(The data Opens)

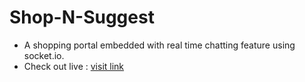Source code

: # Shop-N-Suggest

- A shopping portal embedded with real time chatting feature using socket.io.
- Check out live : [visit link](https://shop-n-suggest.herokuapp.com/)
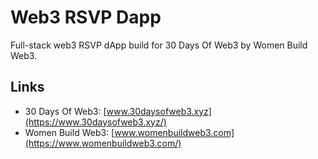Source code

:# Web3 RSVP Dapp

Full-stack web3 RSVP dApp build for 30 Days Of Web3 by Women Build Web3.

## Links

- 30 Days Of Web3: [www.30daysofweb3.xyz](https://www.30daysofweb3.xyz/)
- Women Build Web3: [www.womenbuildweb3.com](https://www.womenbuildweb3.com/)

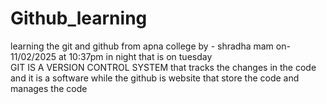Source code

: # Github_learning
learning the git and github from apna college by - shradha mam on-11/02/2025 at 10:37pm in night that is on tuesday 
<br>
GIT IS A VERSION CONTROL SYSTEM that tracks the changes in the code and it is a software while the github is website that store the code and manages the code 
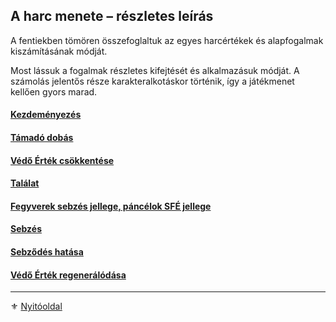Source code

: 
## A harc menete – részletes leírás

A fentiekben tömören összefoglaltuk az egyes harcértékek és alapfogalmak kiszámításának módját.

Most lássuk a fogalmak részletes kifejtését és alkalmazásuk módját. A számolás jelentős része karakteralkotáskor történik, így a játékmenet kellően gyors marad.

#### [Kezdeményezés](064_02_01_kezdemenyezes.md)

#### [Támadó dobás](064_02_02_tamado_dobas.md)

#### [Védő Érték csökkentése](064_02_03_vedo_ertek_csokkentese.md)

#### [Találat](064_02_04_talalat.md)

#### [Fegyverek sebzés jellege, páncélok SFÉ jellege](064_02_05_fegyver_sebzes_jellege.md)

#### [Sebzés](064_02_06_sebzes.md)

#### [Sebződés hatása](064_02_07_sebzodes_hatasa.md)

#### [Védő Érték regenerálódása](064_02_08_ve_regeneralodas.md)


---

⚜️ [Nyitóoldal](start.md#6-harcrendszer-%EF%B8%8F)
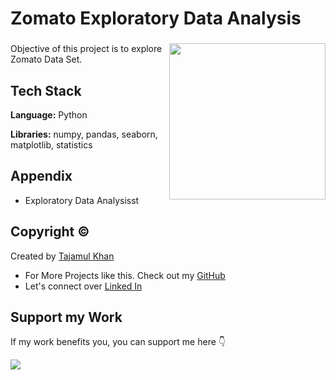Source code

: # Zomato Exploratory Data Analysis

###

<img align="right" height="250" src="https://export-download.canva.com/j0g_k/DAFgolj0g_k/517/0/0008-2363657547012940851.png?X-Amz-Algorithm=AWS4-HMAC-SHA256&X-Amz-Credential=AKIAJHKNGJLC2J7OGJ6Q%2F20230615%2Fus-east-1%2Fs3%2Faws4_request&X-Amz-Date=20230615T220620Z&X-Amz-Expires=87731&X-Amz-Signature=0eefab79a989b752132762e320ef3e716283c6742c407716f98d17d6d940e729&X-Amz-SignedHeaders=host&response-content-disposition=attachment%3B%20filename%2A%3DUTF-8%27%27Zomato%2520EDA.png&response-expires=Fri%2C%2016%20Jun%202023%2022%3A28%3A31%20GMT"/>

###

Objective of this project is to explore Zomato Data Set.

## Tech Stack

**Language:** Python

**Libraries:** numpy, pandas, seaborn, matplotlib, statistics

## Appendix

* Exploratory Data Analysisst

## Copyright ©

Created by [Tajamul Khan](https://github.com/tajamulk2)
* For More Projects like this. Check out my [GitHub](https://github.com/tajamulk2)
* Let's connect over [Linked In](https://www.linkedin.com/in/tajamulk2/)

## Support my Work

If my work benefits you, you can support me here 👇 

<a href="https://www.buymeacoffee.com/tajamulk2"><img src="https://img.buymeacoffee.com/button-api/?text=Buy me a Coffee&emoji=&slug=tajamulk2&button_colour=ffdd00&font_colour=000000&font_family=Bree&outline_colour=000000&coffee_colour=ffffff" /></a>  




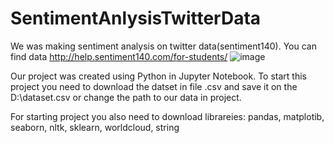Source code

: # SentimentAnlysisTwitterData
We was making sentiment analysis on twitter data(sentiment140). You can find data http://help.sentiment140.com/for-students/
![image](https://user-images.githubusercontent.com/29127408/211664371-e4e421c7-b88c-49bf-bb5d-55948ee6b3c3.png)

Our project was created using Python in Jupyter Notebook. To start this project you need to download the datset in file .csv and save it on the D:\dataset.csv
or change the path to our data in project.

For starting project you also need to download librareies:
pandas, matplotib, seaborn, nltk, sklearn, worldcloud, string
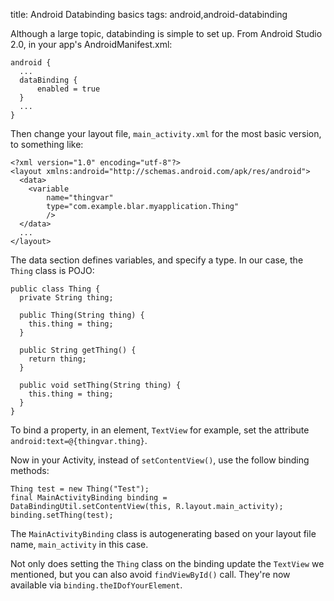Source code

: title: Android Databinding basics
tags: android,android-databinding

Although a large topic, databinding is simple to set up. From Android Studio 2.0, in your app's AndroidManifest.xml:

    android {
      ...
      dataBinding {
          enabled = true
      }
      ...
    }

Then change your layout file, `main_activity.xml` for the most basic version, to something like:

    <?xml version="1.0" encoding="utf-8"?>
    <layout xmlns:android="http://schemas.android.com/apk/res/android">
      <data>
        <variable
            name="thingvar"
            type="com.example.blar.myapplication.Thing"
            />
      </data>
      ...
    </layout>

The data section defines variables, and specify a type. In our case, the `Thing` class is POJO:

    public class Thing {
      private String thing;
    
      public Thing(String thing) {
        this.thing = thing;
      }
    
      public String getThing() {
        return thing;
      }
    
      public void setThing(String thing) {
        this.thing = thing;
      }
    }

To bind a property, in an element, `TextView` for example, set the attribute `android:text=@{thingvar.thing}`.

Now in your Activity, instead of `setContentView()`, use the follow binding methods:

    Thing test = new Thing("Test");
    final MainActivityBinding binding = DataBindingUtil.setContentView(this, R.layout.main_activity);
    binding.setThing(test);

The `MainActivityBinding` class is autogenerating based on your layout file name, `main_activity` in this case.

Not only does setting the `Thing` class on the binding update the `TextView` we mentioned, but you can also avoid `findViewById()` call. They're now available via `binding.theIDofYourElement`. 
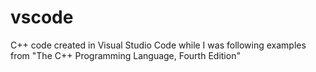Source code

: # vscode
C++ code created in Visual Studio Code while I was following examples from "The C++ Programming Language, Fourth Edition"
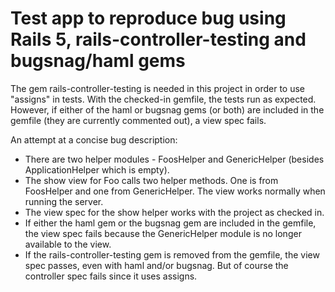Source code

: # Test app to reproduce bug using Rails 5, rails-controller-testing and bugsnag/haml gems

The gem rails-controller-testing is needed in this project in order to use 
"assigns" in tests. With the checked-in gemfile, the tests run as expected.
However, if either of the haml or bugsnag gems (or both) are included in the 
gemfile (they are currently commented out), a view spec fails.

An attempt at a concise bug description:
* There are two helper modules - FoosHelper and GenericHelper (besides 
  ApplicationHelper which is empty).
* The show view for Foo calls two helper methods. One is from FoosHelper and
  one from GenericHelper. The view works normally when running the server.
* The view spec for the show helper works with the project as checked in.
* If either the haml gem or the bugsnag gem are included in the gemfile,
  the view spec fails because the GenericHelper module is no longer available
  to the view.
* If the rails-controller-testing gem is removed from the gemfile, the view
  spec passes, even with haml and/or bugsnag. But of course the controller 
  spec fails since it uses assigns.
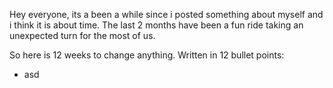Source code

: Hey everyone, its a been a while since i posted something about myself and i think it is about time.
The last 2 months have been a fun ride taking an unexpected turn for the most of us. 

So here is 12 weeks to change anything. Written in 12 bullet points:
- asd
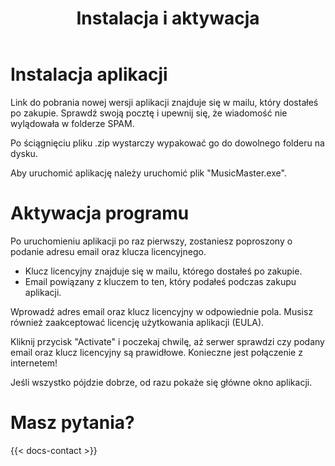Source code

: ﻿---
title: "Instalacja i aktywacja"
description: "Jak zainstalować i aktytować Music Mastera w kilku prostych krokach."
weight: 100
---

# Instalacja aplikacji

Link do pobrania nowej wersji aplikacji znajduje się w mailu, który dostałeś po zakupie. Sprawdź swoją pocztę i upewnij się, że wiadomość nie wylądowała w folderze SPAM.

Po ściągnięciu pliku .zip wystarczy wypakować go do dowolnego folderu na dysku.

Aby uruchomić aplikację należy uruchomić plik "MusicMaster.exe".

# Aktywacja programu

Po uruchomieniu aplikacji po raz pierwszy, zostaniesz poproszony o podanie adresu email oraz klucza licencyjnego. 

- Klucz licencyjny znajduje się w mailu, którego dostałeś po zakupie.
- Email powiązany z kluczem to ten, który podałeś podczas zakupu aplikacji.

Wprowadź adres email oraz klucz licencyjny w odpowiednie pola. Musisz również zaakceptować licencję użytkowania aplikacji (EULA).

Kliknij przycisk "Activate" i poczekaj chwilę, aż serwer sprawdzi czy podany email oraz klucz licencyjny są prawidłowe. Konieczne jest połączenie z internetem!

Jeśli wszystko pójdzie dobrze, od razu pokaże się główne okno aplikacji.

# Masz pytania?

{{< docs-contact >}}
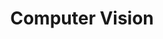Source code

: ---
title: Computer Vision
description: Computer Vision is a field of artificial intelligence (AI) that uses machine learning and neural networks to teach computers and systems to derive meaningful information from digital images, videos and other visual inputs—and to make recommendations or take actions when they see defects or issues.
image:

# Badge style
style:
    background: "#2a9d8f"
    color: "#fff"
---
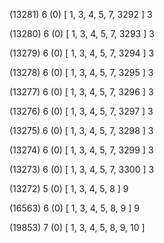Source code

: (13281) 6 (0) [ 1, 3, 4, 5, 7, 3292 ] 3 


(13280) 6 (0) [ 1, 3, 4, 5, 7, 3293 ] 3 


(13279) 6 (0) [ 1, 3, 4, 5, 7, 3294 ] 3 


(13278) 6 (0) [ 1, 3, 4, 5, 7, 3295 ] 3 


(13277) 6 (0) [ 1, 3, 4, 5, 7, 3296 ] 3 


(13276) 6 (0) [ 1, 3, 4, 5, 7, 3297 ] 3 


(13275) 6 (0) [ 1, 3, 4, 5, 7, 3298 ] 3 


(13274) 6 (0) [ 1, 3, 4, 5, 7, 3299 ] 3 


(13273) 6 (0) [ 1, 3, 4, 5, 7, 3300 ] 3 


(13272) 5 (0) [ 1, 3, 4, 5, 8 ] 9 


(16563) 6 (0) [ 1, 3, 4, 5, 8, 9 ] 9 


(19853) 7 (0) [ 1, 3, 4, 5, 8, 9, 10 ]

(The data Closes)

- Exercise instructions: All that is wanted is the set of lines from the one with "(13275) 6 (0) [ 1, 3, 4, 5, 7, 3298 ] 3" through the last line of the entries, both included, output exactly.

- Response to this exercise:
(13275) 6 (0) [ 1, 3, 4, 5, 7, 3298 ] 3 


(13274) 6 (0) [ 1, 3, 4, 5, 7, 3299 ] 3 


(13273) 6 (0) [ 1, 3, 4, 5, 7, 3300 ] 3 


(13272) 5 (0) [ 1, 3, 4, 5, 8 ] 9 


(16563) 6 (0) [ 1, 3, 4, 5, 8, 9 ] 9 


(19853) 7 (0) [ 1, 3, 4, 5, 8, 9, 10 ]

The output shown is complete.